Berezansky's conviction for DWI, based solely upon a blood analysis certificate from the NJ State Police Lab,was reversed on appeal by the Appellate Division. 386 N.J.Super. 457 (App.Div. 2006), certif. granted 191 N.J.317 (2007). Interestingly, the State did not seek certification; defendant sought it, arguing that the remand for a new trial, under the circumstances of this particular case, would violate double jeopardy and due process protections of the US and NJ Constitutions.

Even the amicus brief filed by the State Attorney General did not argue that a State Police lab certificate is not "testimonial". The brief impliedly admitted that the Appellate Division was correct in reversing the conviction on confrontation grounds, and suggested methods for practically dealing with the production of Lab chemists.

The NJ Supreme Court had already held such certificates were inadmissable without the right to confront the lab chemist, in State v Simbara, 175 NJ 37 (2002), pre-Crawford.

Hope this information is helpful.
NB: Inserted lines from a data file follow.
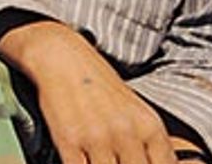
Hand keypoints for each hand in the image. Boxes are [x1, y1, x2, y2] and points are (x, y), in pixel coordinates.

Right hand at [0, 19, 178, 163]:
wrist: (61, 58)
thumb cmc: (98, 85)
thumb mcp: (136, 111)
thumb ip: (150, 144)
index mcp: (149, 126)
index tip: (136, 161)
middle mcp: (126, 133)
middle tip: (117, 159)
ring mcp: (97, 138)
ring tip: (98, 157)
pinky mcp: (68, 140)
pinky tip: (82, 159)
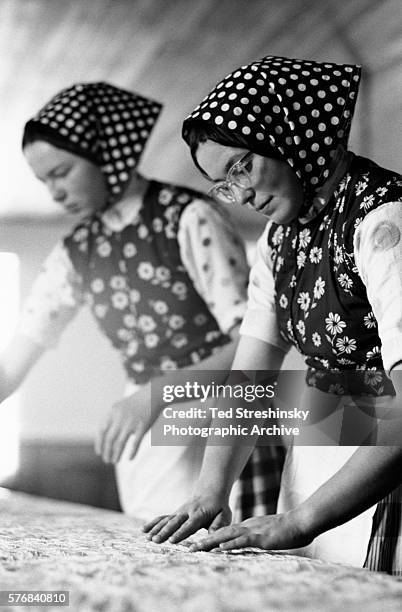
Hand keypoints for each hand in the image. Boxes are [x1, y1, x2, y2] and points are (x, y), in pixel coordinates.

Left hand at [95, 386, 151, 463]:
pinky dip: (132, 452)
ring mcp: (131, 423)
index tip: (99, 453)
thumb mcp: (121, 407)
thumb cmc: (136, 403)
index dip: (99, 443)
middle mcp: (120, 418)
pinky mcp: (142, 427)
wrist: (153, 395)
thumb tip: (106, 438)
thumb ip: (112, 420)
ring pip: (120, 443)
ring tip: (114, 461)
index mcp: (113, 412)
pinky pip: (135, 443)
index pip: (101, 430)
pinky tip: (130, 458)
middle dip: (107, 452)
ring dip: (116, 454)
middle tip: (107, 461)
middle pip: (109, 439)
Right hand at [142, 493, 231, 543]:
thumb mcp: (224, 515)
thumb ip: (218, 525)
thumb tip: (214, 536)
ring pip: (166, 520)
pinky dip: (153, 523)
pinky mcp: (175, 514)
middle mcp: (187, 512)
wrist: (210, 491)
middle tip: (156, 540)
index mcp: (199, 514)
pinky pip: (163, 518)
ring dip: (156, 529)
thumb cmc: (219, 507)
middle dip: (165, 532)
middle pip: (174, 523)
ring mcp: (179, 512)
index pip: (189, 525)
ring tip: (147, 538)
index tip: (172, 540)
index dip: (180, 533)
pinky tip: (143, 531)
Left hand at [187, 510, 313, 551]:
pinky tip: (221, 549)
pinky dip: (231, 545)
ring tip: (196, 548)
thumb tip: (251, 544)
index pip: (226, 532)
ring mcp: (254, 531)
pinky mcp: (261, 538)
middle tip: (188, 548)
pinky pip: (243, 541)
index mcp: (248, 526)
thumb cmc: (288, 530)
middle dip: (204, 541)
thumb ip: (258, 538)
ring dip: (211, 542)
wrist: (301, 521)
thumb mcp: (268, 534)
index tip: (198, 544)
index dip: (211, 538)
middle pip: (221, 533)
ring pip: (227, 536)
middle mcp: (247, 527)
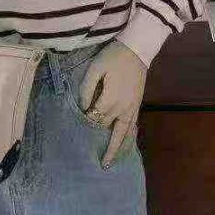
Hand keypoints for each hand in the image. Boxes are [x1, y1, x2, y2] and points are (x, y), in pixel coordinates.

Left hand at [79, 40, 146, 168]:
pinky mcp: (137, 105)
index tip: (76, 122)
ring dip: (114, 149)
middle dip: (95, 134)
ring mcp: (131, 109)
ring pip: (122, 134)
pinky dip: (128, 139)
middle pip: (105, 126)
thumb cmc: (113, 56)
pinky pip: (133, 127)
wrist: (137, 49)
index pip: (94, 117)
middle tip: (82, 147)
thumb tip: (83, 108)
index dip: (85, 120)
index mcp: (110, 100)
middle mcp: (122, 109)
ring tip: (107, 164)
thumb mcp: (95, 68)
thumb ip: (87, 89)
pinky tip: (125, 146)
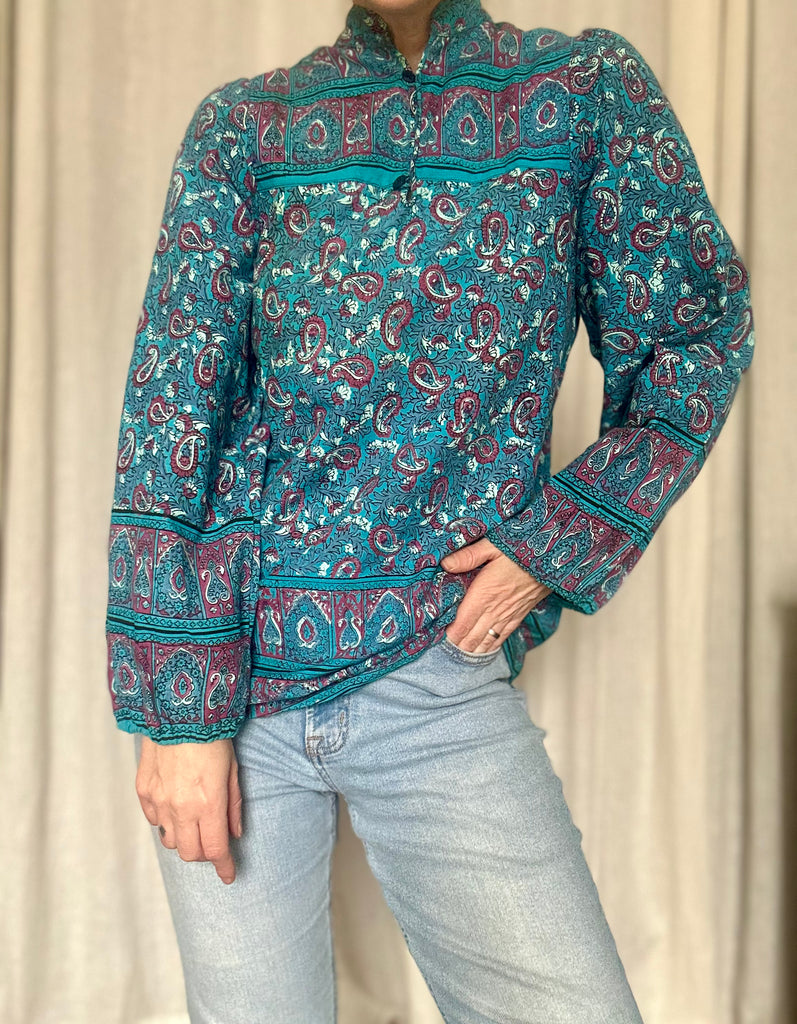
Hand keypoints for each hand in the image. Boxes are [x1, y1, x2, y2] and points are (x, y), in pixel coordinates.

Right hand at [135, 736, 242, 884]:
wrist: (179, 711)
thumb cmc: (213, 738)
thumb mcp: (232, 770)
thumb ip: (233, 805)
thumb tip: (235, 833)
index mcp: (208, 804)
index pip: (216, 850)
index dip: (225, 867)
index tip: (229, 875)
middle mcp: (181, 808)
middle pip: (190, 853)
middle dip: (204, 854)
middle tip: (212, 842)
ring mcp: (159, 800)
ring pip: (170, 840)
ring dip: (184, 837)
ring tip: (193, 822)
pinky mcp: (144, 790)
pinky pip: (154, 819)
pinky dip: (166, 820)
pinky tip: (175, 806)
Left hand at [440, 538, 552, 653]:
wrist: (553, 559)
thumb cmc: (522, 550)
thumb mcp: (492, 545)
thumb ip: (468, 556)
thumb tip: (445, 563)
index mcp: (484, 593)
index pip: (462, 622)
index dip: (449, 635)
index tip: (437, 641)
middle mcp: (495, 609)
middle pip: (471, 636)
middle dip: (457, 646)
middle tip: (443, 654)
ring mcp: (508, 615)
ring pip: (486, 640)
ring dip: (472, 650)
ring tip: (458, 659)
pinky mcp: (518, 616)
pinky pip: (502, 637)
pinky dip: (490, 647)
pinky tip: (483, 652)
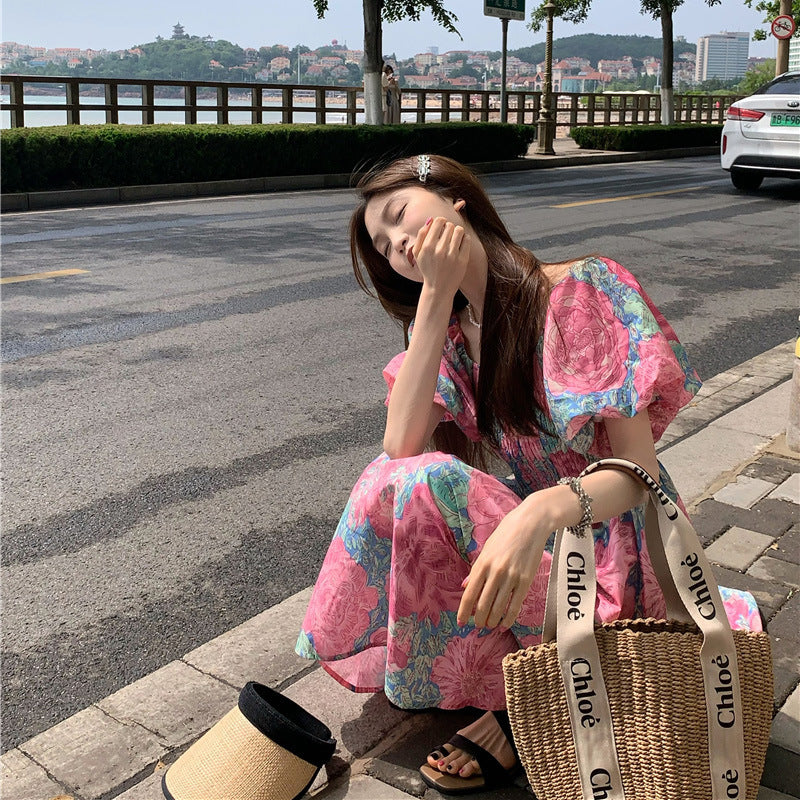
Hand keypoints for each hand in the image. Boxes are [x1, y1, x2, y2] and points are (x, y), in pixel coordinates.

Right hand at [412, 216, 469, 299]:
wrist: (438, 289)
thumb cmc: (427, 269)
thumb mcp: (417, 254)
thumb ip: (421, 235)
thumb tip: (431, 219)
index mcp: (427, 247)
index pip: (438, 221)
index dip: (441, 221)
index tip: (442, 226)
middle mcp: (440, 250)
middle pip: (450, 225)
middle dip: (449, 228)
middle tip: (448, 236)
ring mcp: (452, 255)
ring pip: (459, 230)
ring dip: (457, 232)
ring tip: (454, 239)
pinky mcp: (462, 260)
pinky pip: (467, 240)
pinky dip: (464, 239)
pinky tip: (460, 245)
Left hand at [457, 503, 550, 629]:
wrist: (530, 524)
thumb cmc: (506, 534)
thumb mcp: (486, 549)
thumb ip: (476, 570)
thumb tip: (465, 586)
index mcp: (482, 564)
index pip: (469, 594)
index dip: (464, 611)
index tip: (461, 622)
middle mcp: (494, 572)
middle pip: (482, 604)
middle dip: (478, 619)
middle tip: (477, 625)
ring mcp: (510, 577)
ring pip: (498, 608)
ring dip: (492, 620)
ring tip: (489, 625)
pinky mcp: (525, 580)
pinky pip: (515, 605)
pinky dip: (508, 618)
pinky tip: (504, 624)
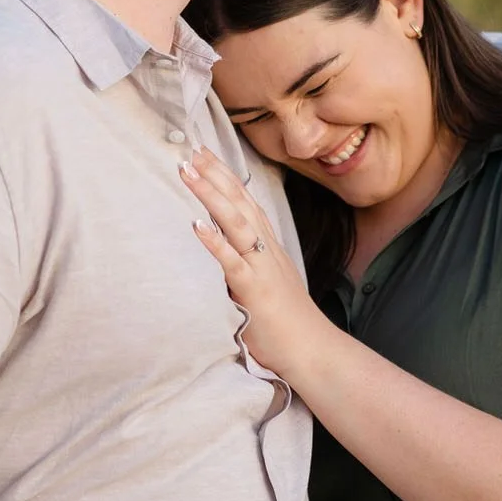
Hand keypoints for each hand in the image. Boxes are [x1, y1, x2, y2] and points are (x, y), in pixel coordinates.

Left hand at [180, 146, 329, 381]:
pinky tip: (197, 224)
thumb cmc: (289, 323)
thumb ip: (250, 266)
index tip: (206, 157)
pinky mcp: (254, 290)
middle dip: (215, 175)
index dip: (227, 178)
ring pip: (235, 222)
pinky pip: (232, 261)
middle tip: (192, 151)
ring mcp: (260, 268)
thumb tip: (228, 257)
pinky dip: (214, 241)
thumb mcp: (269, 284)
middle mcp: (265, 251)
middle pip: (240, 203)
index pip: (247, 203)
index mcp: (268, 248)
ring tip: (188, 172)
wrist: (313, 349)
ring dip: (211, 195)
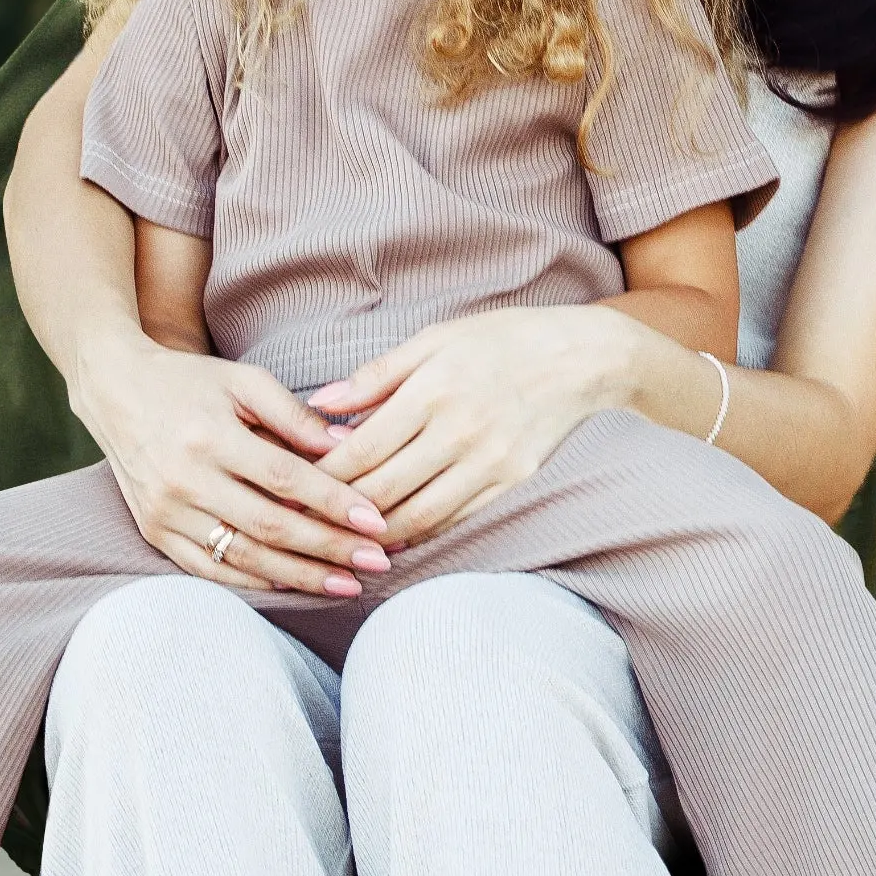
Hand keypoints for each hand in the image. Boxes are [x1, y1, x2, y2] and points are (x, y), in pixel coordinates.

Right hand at [66, 326, 392, 595]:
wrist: (115, 392)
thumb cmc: (190, 382)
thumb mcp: (244, 382)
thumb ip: (295, 416)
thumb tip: (349, 447)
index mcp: (209, 437)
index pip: (284, 479)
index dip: (334, 502)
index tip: (377, 521)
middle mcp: (184, 480)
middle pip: (269, 526)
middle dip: (329, 548)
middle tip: (377, 561)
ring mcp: (166, 512)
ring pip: (243, 556)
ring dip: (300, 576)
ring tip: (347, 585)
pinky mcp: (155, 532)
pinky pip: (210, 569)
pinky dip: (255, 580)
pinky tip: (295, 585)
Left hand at [312, 307, 646, 546]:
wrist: (583, 358)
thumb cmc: (503, 340)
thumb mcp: (437, 338)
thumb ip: (377, 375)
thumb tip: (320, 403)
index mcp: (434, 389)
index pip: (362, 450)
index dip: (321, 476)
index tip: (292, 487)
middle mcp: (460, 430)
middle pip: (382, 489)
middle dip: (336, 511)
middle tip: (302, 521)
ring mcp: (488, 462)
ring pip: (415, 515)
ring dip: (373, 533)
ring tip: (339, 537)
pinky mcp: (511, 482)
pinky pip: (452, 518)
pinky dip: (417, 531)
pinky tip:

Thank you for creating and maintaining this blog.

Stanley F. Rizzolo, Esq., attorney for Richard F. Berezansky

Anonymous said...

Prof. Friedman, take the following scenario:

OJ beats Nicole. Nicole calls the police. Nicole provides a testimonial statement to the police -- telling them that OJ said, "If I ever see you with another man I will kill both of you!"

Two weeks later, OJ is charged with the beating and pleads guilty.

Three months later, OJ spots Nicole with another man entering her apartment. OJ murders both.

Under your concept of forfeiture Nicole's highly relevant, testimonial statement would be inadmissible, because the prosecution didn't take Nicole's deposition?

The Court has said forfeiture is a doctrine based upon "equity." Where is the equity under your rule? Equity often speaks in terms of "unclean hands." Are you arguing that the prosecutor's are dirtier than OJ's, because a depo wasn't held?

Richard D. Friedman said...

Important question. I have posted a main entry addressing it:

Stanley F. Rizzolo said...

NJ Supreme Court oral argument on 5 confrontation clause/Crawford cases scheduled for 2-5-8 at 10 am

copy and paste link below to view webcast

Stanley Rizzolo

Richard Klibaner said...

In addition to melendez-Diaz, the question of the introduction of "certificates" to prove the results of forensic tests is raised in No. 07-7577, O'Maley v. New Hampshire, in which the state proved both the method of blood collection through a written statement signed by the person who drew the blood and the results of a blood alcohol test through the testimony of a person other than the one who performed the analysis. A response was requested from the state in December and filed in January and the petition was distributed for the conference of February 15th. It seems likely that this issue is coming to a head. I am sure that there are a number of other petitions pending. (I expect to be filing one in a few months - unless, of course, the Massachusetts Supreme Judicial Court reverse Verde.)

Richard Klibaner

Richard Klibaner said...

No. 07-7770, Geier, Petitioner v. California was also distributed for the 2/15 conference. This is the case in which the state argued (and the court accepted) that a report of DNA results was not testimonial because the declarant was reporting was he was observing at the time he made the report, rather than past events. (One of the arguments made in the opposition in Melendez-Diaz.) This is about the most curious definition of nontestimonial which I have encountered. It suggests, for instance, that if a police officer tape records what he observes as he searches a suspect, that recording could be used instead of his testimony at trial.

Richard Klibaner

Stanley F. Rizzolo said...

State v Berezansky decision upheld by the NJ Supreme Court. On remand, the charges were dismissed.

Stanley Rizzolo

Euphemia said...

Quite useful material, thanks so much for the post.